(Beginning of Entries provided)
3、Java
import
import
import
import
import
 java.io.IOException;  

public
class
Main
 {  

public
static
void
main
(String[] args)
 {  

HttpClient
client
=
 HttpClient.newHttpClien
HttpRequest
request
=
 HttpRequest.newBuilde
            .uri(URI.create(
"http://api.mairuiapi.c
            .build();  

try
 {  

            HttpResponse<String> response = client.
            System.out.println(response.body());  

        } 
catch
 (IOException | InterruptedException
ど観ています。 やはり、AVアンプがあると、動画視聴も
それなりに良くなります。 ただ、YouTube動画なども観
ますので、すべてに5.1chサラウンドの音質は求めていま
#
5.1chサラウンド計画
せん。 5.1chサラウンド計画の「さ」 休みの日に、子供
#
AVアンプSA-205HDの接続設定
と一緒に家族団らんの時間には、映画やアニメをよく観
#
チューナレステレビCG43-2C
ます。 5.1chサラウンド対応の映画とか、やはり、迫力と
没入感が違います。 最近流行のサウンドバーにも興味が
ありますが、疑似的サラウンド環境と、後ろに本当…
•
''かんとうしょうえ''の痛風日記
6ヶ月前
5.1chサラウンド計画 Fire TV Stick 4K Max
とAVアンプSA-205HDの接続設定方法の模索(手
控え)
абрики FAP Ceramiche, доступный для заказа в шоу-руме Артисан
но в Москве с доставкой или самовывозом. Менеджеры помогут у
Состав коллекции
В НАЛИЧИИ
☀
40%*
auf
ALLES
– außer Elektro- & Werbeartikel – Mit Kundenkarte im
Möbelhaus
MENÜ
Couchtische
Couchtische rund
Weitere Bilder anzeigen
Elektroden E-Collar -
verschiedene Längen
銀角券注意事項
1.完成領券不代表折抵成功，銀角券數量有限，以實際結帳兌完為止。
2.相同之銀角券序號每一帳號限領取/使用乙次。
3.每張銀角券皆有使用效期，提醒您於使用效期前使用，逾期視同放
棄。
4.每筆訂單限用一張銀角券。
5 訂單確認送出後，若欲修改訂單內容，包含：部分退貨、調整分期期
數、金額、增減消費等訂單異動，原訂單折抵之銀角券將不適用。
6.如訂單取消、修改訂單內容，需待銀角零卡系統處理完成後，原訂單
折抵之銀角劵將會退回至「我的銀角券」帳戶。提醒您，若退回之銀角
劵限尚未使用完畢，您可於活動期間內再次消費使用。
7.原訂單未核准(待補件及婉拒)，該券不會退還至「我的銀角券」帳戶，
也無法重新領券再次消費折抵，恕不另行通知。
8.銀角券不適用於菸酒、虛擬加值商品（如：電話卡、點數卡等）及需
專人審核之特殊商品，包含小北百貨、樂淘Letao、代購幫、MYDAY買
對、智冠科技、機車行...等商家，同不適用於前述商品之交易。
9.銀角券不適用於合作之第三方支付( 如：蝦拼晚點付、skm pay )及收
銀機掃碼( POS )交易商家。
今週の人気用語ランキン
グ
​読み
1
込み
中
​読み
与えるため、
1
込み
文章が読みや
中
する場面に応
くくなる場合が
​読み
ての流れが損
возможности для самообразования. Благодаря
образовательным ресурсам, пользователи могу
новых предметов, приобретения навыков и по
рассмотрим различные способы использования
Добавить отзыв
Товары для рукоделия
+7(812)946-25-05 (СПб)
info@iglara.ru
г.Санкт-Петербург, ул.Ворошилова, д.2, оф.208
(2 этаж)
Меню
(End of Entries provided)
### Task objective
All the data above should be restated in full, exactly.

### Exercise response
3、Java
import
import
import
import
import
 java.io.IOException;  

public
class
Main
 {  

public
static
void
main
(String[] args)
 {  

HttpClient
client
=
 HttpClient.newHttpClien
HttpRequest
request
=
 HttpRequest.newBuilde
            .uri(URI.create(
"http://api.mairuiapi.c
            .build();  

try
 {  

            HttpResponse<String> response = client.
            System.out.println(response.body());  

        } 
catch
 (IOException | InterruptedException
ど観ています。 やはり、AVアンプがあると、動画視聴も
それなりに良くなります。 ただ、YouTube動画なども観
ますので、すべてに5.1chサラウンドの音質は求めていま
#
5.1chサラウンド計画
せん。 5.1chサラウンド計画の「さ」 休みの日に、子供
#
AVアンプSA-205HDの接続設定
と一緒に家族団らんの時間には、映画やアニメをよく観
#
チューナレステレビCG43-2C
ます。 5.1chサラウンド対応の映画とか、やはり、迫力と
没入感が違います。 最近流行のサウンドバーにも興味が
ありますが、疑似的サラウンド環境と、後ろに本当…
•
''かんとうしょうえ''の痛風日記
6ヶ月前
5.1chサラウンド計画 Fire TV Stick 4K Max
とAVアンプSA-205HDの接続設定方法の模索(手
控え)
абрики FAP Ceramiche, доступный для заказа в шоу-руме Артисан
но в Москве с доставкой или самовывозом. Менеджеры помогут у
Состав коллекции
В НАЛИЧИИ
☀
40%*
auf
ALLES
– außer Elektro- & Werbeartikel – Mit Kundenkarte im
Möbelhaus
MENÜ
Couchtische
Couchtische rund
Weitere Bilder anzeigen
Elektroden E-Collar -
verschiedene Längen
銀角券注意事項
1.完成領券不代表折抵成功，銀角券數量有限，以實際結帳兌完為止。
2.相同之銀角券序號每一帳號限領取/使用乙次。
3.每張銀角券皆有使用效期，提醒您於使用效期前使用，逾期視同放
棄。
4.每筆訂單限用一張銀角券。
5 訂單確認送出後，若欲修改訂單內容，包含：部分退貨、調整分期期
數、金額、增減消費等訂單異動，原訂單折抵之銀角券將不適用。
6.如訂單取消、修改訂單內容，需待銀角零卡系統處理完成後，原訂單
折抵之銀角劵將會退回至「我的銀角券」帳戶。提醒您，若退回之銀角
劵限尚未使用完畢，您可於活動期間內再次消費使用。
7.原訂單未核准(待補件及婉拒)，該券不會退還至「我的銀角券」帳戶，
也無法重新領券再次消費折抵，恕不另行通知。
8.銀角券不適用於菸酒、虛擬加值商品（如：電話卡、點數卡等）及需
專人審核之特殊商品，包含小北百貨、樂淘Letao、代購幫、MYDAY買
對、智冠科技、機車行...等商家，同不適用於前述商品之交易。
9.銀角券不適用於合作之第三方支付( 如：蝦拼晚點付、skm pay )及收
銀機掃碼( POS )交易商家。
今週の人気用語ランキン
グ
​読み
1
込み
中
​読み
与えるため、
1
込み
文章が読みや
中
する場面に応
くくなる場合が
​読み
ての流れが損
возможности для самообразования. Благодаря
образовательным ресурсам, пользователи могу
новых предметов, приобретения навыков и по
рассмотрим различные способы использования
Добавить отзыв
Товары для рукоделия
+7(812)946-25-05 (СПб)
info@iglara.ru
г.Санкт-Петербург, ул.Ворошилова, д.2, оф.208
(2 этаж)
Меню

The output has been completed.